These striking scenes were created by a disk near an emerging star casting its shadow across a cloud within the star-forming region.

The shadow in question belongs to a saddle-shaped disk that surrounds a young star named HBC 672. It is only one or two million years old, which is young in cosmic terms, and resides in a stellar nursery called the Serpens Nebula, about 1,400 light-years away from the Earth.

The entire casting-of-the-shadow phenomenon is similar to a lamp with a shade that casts a shadow on the wall—only in this case, the lightbulb is the HBC 672 star, the lampshade is the disk, and the distant cloud is the wall.

The shadow is ginormous—about 200 times the length of our solar system. Therefore, the light takes about 40 to 45 days to travel from the star to the perceivable edge of the shadow.

Pontoppidan and his team witnessed the “flapping of the wings” over a span of 404 days. The “flapping” visuals are most likely being caused by a planet embedded within the disc, whose gravity is pulling and warping the disk, he adds.
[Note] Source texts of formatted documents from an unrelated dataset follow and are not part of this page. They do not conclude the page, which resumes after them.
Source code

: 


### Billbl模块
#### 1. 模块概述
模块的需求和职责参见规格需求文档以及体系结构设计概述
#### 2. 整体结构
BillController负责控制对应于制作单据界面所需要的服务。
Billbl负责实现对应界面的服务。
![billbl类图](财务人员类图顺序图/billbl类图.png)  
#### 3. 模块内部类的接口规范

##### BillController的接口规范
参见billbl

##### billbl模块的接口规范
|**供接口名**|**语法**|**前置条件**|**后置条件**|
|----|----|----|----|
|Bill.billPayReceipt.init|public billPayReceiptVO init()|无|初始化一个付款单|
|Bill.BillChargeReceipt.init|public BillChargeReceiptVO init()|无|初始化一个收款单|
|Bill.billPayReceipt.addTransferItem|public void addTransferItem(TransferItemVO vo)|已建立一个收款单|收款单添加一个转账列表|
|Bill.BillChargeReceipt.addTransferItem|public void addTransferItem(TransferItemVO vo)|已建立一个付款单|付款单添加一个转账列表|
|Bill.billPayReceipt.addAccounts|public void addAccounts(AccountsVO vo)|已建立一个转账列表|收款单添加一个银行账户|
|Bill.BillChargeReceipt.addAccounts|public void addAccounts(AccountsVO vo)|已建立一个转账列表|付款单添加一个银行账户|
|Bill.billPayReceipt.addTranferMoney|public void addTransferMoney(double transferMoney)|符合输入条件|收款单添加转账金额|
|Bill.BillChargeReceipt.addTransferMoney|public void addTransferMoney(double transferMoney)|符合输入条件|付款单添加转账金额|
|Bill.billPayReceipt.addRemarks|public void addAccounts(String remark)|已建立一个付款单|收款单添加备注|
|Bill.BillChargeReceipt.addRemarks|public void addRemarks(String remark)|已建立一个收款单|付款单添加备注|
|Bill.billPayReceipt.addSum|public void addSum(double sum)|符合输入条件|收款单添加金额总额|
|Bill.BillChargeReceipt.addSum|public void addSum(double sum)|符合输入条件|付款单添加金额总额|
The research team calculated that this planet warping the disk would orbit its star in no fewer than 180 days. They also estimate that this planet would be located at the same distance from its star as the Earth is from the Sun.

The phenomenon was initially attributed to an error in image processing, but the researchers quickly realised the images were indeed properly aligned, and the flapping of the wings was real.